Please output all of the material below word for word, leaving out the pictures.

++++ Provided information ++++

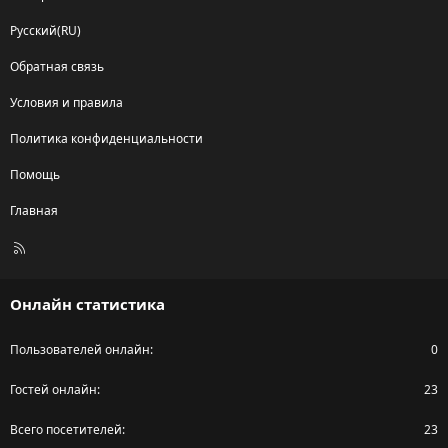
Русский(RU)
Обратная связь
Условия и правила
Политика конфиденциальности
Помощь
Главная
R
S
S
Онлайн статистика
Пользователей онлайн
0
Гостей онлайн
23
Всего посетителей
23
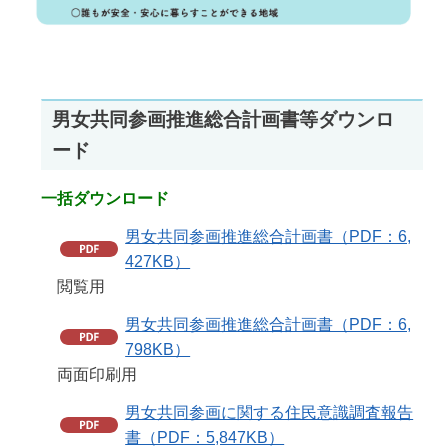
男女共同参画推進総合計画書等ダウンロ
ード
一括ダウンロード
男女共同参画推進総合計画書（PDF：6,
427KB）
閲覧用
男女共同参画推進総合計画書（PDF：6,
798KB）
両面印刷用
男女共同参画に関する住民意識調査報告
書（PDF：5,847KB）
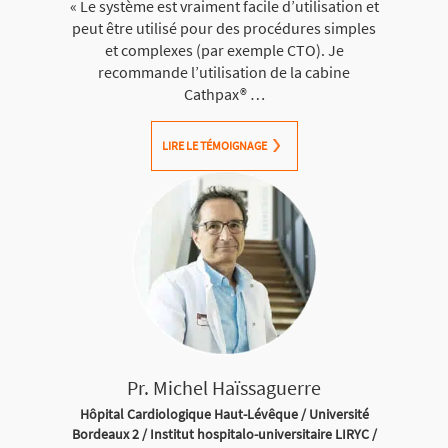
« Le système est vraiment facile d’utilisation et
peut être utilisé pour des procédures simples
et complexes (par exemple CTO). Je
recommande l’utilisation de la cabine
Cathpax® …
LIRE LE TÉMOIGNAGE
Pr. Michel Haïssaguerre
Hôpital Cardiologique Haut-Lévêque / Université
Bordeaux 2 / Institut hospitalo-universitaire LIRYC /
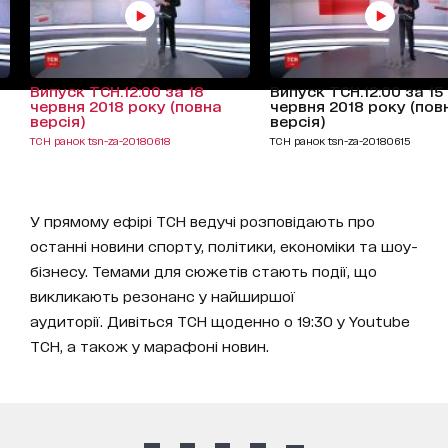
Випуск ТСН.12:00 за 18
Випуск ТСН.12:00 за 15
червня 2018 року (повна
червня 2018 року (пов
версія)
версія)
ТСН ранок tsn-za-20180618
ТСН ранок tsn-za-20180615
У прямому ефірі ТСН ведучі розповідають про
останні новини спорту, політики, економіки та шоу-
бізнесу. Темами для сюжетів стають події, що
викликають резонанс у найширшої
аудиторії. Дивіться ТСН щоденно о 19:30 у Youtube
ТСН, а також у марафоні новин.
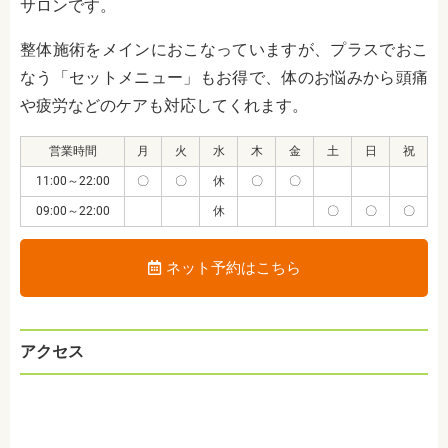
サロンです。
整体施術をメインにおこなっていますが、プラスでおこ
なう「セットメニュー」もお得で、体のお悩みから頭痛
や疲労などのケアも対応してくれます。
営業時間
月
火
水
木
金
土
日
祝
11:00～22:00
〇
〇
休
〇
〇
09:00～22:00
休
〇
〇
〇
ネット予約はこちら
アクセス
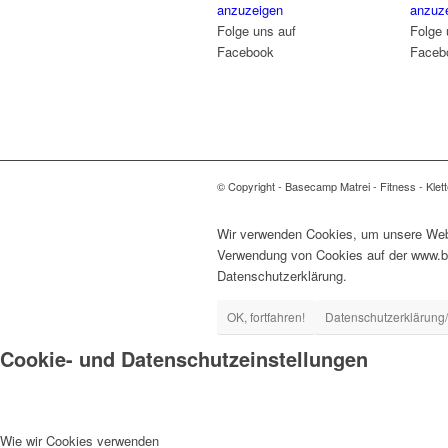
anzuzeigen
anzuz
Folge uns auf
Folge 
Facebook
Faceb
© Copyright - Basecamp Matrei - Fitness - Klett
Wir verwenden Cookies, um unsere Webse
Verwendung von Cookies auf der www.bas
Datenschutzerklärung.
OK, fortfahren!
Datenschutzerklärung/
Cookie- und Datenschutzeinstellungen
Wie wir Cookies verwenden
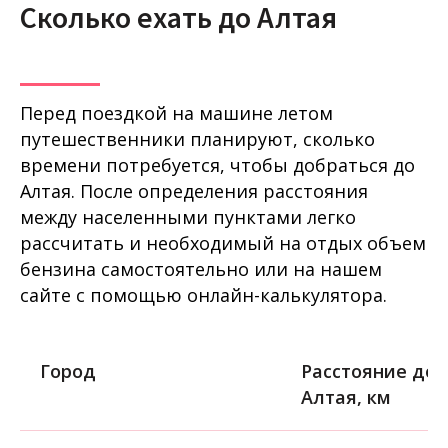
Сколько ехать до Алтая
Перед поездкой на машине летом
путешественники планируют, сколько
времени потребуется, чтобы добраться до
Алтая. После определения расстояния
между населенными пунктами легко
рассчитать и необходимый на отдых объем
бензина самостоятельно или на нашем
сайте с помощью онлайн-калькулятора.
Город
Расстояние до
Алтая, км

++++

Answer space:
Русский(RU)
Обратная связь
Условия и правила
Политика конфиденциальности
Помощь
Главная
R
S
S
Онлайн статистика
Пользователей онлайн
0
Гостей онлайн
23
Всего посетителей
23
男女共同参画推進総合計画書等ダウンロ
ード
一括ダウンロード
男女共同参画推進総合計画書（PDF：6,
427KB）
閲覧用
男女共同参画推進総合計画書（PDF：6,
798KB）
両面印刷用
男女共同参画に関する住民意識調査報告
書（PDF：5,847KB）
« Le système est vraiment facile d’utilisation et
peut être utilisé pour des procédures simples
et complexes (par exemple CTO). Je
recommande l’utilisation de la cabine
Cathpax® …
LIRE LE TÉMOIGNAGE
Pr. Michel Haïssaguerre
Hôpital Cardiologique Haut-Lévêque / Université
Bordeaux 2 / Institut hospitalo-universitaire LIRYC /
Випуск ТСН.12:00 за 18
Випуск ТСН.12:00 за 15
червня 2018 року (повна
червня 2018 року (пов
версія)
версія)
ТСН ранок tsn-za-20180618
ТСН ранок tsn-za-20180615
У прямому ефірі ТСН ведучі розповідають про
останні новини спорту, політики, економіки та шоу-
бізнесу. Темами для сюжетів стають події, що
викликають резонанс у найширшої
аудиторії. Дивіться ТСН щоденно о 19:30 у Youtube
ТСН, а також у марафоні новин.
サロンです。
整体施術をメインにおこなっていますが、プラスでおこ
なう「セットメニュー」もお得で、体のお悩みから頭痛
や疲労などのケアも対応してくれます。
営業時間
月
火
水
木
金
土
日
祝
11:00～22:00
〇
〇
休
〇
〇
09:00～22:00
休
〇
〇
〇
ネット予約はこちら
アクセス
anzuzeigen
anzuz
Folge uns auf
Folge 
Facebook
Faceb
© Copyright - Basecamp Matrei - Fitness - Klett
Wir verwenden Cookies, um unsere Webse
Verwendung von Cookies auf der www.bas
Datenschutzerklärung.
OK, fortfahren!
Datenschutzerklärung/
Cookie- und Datenschutzeinstellungen
Wie wir Cookies verwenden
Сколько ехать до Алтая
Перед поездкой на машине летом
путешественники планируют, сколько
времени потребуется, чтобы добраться до
Алтая. После определения расстояния
между населенными пунктами легко
рассчитать и необходимый на отдых объем
бензина самостоятельно или на нашем
сайте с помощью онлайн-калькулятора.
Город
Расстояние до
Алтая, км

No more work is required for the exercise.